Con un tono tétrico y desasosegante, El enigma de Hitler representa un
paisaje místico plagado de elementos simbólicos. En primer plano se destaca un
teléfono roto y un paraguas, colgados de la rama de un árbol recién podada. De
un extremo del teléfono gotea una lágrima a punto de caer sobre un plato en el
que hay unas pocas judías, un murciélago y una foto-carnet del dictador alemán.
La rama es un símbolo de la vida que acaba de ser cercenada, mientras que el
teléfono roto con el cable cortado alude a las numerosas pero infructuosas
conversaciones de paz mantenidas durante el período de entreguerras. Más
concretamente, el paraguas hace referencia al político inglés Neville Chamberlain
y sus intentos fallidos de negociación con Hitler, sobre todo en relación a la
invasión de Austria y Checoslovaquia en 1938 y 1939 respectivamente. Constituyen,
por tanto, una funesta premonición de la Segunda Guerra Mundial, que está a
punto de estallar. Para mayor abundamiento, el auricular destruido del teléfono
se asemeja a las pinzas de una langosta, lo que supone una sutil alegoría del
dolor, típica del surrealismo, enfatizada a su vez por la lágrima que brota del
otro auricular. En la mente de Dalí, sin embargo, no es difícil que esta
lágrima se asimile a la última gota de esperma de un pene gigantesco, en otras
palabras, la última gota de vida a punto de derramarse y extinguirse.

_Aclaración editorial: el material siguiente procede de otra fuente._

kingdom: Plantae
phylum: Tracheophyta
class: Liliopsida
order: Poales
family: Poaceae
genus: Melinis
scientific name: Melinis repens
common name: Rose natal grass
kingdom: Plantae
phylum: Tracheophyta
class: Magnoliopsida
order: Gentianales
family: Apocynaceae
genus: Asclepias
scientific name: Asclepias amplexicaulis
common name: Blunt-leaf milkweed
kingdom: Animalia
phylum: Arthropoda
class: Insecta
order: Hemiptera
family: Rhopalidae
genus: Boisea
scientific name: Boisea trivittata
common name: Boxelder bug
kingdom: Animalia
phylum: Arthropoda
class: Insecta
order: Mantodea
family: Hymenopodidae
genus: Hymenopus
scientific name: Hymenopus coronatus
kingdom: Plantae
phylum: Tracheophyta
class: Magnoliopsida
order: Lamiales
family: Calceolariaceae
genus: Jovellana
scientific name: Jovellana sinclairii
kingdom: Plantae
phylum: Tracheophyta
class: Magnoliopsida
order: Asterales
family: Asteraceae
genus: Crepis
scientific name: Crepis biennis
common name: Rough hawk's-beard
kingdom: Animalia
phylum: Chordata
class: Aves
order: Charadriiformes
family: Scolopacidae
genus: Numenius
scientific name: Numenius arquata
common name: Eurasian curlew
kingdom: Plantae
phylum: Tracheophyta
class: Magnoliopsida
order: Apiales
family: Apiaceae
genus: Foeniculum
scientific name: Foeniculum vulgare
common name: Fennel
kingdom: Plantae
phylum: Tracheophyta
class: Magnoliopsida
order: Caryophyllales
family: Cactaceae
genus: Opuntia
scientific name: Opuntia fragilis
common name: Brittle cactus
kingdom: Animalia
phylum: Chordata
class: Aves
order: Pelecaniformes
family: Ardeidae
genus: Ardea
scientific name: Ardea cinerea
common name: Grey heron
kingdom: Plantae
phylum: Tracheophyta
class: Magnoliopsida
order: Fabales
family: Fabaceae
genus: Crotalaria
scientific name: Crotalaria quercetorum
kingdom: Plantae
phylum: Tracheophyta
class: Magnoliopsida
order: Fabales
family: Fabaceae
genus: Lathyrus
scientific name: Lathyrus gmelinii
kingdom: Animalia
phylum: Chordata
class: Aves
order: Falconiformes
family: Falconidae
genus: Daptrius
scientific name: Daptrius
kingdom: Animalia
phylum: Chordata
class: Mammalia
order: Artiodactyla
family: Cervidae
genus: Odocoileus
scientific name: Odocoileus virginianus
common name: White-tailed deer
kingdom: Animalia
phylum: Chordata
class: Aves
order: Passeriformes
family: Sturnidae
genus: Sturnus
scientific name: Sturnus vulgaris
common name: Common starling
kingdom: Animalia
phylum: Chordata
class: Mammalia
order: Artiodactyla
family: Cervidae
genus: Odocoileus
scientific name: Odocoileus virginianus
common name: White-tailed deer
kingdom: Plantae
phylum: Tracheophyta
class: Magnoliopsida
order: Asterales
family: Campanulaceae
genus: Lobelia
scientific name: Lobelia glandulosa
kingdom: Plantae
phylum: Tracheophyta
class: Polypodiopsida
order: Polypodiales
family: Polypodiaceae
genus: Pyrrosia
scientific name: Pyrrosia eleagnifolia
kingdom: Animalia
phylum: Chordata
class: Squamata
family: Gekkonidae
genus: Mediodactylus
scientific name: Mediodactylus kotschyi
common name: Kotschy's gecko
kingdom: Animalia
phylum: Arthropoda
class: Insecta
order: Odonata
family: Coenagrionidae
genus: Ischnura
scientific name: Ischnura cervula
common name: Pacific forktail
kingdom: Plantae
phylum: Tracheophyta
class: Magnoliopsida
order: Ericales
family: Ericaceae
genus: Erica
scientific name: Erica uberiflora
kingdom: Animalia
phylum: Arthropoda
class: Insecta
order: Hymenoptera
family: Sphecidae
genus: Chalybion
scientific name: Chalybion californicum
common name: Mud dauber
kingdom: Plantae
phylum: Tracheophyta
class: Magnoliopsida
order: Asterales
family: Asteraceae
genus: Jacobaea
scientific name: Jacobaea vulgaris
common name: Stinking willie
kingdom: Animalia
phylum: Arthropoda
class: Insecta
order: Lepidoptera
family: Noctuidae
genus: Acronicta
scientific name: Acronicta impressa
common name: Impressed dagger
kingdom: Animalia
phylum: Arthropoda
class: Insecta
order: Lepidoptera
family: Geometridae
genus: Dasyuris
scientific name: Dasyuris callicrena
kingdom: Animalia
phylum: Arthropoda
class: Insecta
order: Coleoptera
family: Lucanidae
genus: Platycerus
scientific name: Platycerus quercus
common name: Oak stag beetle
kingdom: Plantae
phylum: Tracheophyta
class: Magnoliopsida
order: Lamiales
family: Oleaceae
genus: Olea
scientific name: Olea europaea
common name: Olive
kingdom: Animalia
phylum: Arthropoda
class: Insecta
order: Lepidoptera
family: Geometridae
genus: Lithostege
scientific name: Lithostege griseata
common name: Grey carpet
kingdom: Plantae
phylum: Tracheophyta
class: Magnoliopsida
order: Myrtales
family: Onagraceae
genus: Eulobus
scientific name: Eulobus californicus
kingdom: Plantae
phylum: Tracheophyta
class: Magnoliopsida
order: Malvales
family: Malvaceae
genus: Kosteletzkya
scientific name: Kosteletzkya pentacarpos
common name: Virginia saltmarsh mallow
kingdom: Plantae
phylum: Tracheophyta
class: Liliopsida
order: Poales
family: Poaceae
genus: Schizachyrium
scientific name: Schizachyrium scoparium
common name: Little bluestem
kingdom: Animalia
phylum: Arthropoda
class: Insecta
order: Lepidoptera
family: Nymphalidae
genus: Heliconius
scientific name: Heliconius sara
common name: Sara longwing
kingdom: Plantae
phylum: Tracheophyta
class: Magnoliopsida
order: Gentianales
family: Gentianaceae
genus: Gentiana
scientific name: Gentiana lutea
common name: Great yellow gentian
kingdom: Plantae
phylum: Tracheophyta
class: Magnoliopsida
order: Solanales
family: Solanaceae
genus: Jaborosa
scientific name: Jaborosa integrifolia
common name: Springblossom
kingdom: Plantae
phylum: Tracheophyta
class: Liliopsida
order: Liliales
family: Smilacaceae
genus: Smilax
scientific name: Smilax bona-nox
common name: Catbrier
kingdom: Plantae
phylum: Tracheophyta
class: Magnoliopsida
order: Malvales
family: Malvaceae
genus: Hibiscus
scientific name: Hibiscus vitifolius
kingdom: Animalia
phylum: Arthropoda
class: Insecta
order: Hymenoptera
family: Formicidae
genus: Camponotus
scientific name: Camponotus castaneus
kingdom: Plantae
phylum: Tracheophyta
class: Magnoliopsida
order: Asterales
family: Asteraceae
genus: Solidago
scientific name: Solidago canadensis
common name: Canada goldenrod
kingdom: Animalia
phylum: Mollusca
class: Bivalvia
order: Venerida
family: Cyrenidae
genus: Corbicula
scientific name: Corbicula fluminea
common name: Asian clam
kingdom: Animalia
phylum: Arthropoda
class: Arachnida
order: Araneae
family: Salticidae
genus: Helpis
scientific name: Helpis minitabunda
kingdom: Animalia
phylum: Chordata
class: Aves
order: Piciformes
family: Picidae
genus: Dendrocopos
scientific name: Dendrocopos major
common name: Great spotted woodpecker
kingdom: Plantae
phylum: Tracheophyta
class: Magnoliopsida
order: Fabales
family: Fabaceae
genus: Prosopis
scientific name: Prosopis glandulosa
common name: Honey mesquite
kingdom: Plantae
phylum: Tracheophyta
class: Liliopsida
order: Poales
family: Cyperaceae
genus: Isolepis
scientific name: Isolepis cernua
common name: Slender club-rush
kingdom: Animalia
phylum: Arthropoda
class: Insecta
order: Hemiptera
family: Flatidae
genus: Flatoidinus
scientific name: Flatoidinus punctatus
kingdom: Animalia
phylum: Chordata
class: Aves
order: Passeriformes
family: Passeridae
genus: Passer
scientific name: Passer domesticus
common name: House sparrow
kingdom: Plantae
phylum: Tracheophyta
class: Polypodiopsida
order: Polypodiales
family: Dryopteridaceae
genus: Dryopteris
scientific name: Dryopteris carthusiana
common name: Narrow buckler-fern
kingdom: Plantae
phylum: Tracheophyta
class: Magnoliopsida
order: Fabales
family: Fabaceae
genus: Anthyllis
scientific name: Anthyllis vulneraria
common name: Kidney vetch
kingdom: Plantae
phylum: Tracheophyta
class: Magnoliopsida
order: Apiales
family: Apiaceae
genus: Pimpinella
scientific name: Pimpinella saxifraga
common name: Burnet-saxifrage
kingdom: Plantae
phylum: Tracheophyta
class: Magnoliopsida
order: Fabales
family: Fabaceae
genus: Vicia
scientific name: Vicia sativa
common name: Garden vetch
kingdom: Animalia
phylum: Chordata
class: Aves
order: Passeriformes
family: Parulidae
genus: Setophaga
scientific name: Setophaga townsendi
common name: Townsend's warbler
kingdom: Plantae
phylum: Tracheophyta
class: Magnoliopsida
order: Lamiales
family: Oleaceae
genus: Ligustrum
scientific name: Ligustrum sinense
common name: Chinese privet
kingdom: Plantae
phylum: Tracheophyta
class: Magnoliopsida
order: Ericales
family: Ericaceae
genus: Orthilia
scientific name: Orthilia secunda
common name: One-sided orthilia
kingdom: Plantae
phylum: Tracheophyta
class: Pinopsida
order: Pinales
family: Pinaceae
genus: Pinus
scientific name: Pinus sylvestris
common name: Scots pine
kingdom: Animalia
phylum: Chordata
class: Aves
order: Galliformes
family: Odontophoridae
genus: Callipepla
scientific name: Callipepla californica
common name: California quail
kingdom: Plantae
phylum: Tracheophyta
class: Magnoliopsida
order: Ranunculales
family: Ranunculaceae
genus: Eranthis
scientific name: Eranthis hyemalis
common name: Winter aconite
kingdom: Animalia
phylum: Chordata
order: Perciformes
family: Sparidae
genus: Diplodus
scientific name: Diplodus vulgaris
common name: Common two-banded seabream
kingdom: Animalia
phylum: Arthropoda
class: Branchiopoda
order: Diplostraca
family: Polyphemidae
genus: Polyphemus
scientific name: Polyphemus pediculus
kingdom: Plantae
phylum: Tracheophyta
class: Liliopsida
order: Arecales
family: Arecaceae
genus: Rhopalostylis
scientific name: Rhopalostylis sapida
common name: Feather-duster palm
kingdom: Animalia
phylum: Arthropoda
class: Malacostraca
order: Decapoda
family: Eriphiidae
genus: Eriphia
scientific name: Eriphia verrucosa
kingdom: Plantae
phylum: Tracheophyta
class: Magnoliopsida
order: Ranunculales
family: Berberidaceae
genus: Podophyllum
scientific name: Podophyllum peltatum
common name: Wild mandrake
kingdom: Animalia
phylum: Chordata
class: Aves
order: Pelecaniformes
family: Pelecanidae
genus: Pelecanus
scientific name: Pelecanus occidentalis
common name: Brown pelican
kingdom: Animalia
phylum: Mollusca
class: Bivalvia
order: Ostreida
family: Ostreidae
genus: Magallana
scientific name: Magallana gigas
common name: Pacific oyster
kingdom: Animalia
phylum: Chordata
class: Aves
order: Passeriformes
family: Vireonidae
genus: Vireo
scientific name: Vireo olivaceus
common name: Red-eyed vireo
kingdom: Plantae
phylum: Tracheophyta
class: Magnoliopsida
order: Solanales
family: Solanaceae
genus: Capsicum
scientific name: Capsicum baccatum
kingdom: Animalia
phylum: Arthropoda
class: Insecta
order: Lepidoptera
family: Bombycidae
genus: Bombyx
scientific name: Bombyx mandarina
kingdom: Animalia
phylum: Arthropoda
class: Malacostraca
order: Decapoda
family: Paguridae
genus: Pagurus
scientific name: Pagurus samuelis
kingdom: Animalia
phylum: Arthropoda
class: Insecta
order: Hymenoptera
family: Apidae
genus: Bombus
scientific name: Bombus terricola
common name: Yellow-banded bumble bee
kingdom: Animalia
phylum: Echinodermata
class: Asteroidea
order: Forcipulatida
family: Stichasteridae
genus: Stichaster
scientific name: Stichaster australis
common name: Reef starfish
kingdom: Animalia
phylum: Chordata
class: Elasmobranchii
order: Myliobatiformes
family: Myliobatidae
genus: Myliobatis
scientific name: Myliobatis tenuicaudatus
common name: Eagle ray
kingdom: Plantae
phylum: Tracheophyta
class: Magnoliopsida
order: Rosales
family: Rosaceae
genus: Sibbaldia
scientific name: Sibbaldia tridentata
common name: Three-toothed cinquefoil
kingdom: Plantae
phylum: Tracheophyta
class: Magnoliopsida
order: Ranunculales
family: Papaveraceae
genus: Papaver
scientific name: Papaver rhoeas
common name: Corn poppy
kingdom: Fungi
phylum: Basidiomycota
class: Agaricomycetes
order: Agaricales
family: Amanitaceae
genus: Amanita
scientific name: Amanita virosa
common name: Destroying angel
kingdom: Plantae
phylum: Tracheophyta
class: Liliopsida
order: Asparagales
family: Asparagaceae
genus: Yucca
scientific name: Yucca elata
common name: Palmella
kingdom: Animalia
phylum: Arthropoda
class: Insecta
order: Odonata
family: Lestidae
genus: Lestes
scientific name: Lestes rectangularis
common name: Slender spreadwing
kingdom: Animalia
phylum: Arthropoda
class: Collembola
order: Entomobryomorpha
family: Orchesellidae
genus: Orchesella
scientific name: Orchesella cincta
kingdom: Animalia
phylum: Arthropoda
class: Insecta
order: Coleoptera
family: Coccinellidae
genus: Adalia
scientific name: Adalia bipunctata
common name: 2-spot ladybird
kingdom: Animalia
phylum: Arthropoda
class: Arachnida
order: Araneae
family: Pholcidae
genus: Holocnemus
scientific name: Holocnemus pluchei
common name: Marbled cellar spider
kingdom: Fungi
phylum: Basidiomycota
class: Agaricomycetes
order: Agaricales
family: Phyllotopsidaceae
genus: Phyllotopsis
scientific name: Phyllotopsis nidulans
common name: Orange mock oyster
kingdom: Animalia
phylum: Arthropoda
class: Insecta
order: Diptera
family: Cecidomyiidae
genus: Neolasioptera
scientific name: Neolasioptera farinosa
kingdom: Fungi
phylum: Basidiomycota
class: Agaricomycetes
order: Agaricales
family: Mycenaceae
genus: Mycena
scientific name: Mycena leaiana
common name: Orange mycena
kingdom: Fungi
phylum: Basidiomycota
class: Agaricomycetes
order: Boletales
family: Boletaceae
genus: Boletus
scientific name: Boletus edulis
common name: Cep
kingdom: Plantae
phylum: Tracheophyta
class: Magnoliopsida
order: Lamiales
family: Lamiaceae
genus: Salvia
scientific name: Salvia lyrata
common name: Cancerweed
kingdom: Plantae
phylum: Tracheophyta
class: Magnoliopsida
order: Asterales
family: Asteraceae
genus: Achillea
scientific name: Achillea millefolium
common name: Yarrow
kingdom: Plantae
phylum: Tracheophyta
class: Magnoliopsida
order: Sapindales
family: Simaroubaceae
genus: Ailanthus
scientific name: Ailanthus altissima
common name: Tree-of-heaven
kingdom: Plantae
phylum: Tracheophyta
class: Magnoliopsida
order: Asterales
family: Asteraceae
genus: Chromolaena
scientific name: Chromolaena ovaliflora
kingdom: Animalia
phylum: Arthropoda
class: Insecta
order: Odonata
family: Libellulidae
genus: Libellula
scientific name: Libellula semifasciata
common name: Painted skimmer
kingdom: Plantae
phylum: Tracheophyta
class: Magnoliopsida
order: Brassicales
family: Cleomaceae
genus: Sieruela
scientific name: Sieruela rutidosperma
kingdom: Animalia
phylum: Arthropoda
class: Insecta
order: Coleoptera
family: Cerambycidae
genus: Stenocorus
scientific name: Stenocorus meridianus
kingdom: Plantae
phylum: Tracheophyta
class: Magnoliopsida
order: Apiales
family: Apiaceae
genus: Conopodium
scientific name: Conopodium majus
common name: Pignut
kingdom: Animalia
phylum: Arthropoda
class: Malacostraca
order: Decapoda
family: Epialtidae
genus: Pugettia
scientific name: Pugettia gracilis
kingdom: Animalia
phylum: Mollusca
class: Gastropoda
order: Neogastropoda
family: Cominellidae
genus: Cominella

La foto de Hitler es desde luego una acusación
directa que le señala como el máximo responsable de la tragedia, y las escasas
judías del plato vaticinan la hambruna que se extenderá por Europa como
consecuencia de la contienda. Otros símbolos interesantes son los murciélagos, uno
colgado del medio de la rama y otro en el borde del plato, los cuales forman
parte de la peculiar colección de terrores que afectaban a Dalí desde niño.
También la mujer de negro escondida detrás del paraguas, que sujeta en la mano un
trapo hecho jirones, como una figuración de la humanidad desgraciada, alienada
y enfrentada a sus propios despojos. El horizonte, finalmente, muestra un
paisaje costero en el que se distingue un pequeño grupo de personas metido en
el agua, probablemente ajenos al horror que se avecina. La silueta de un perro
negro que les vigila desde el extremo izquierdo, añade una última nota de inquietud
a la escena, como el cancerbero que guarda la puerta del infierno.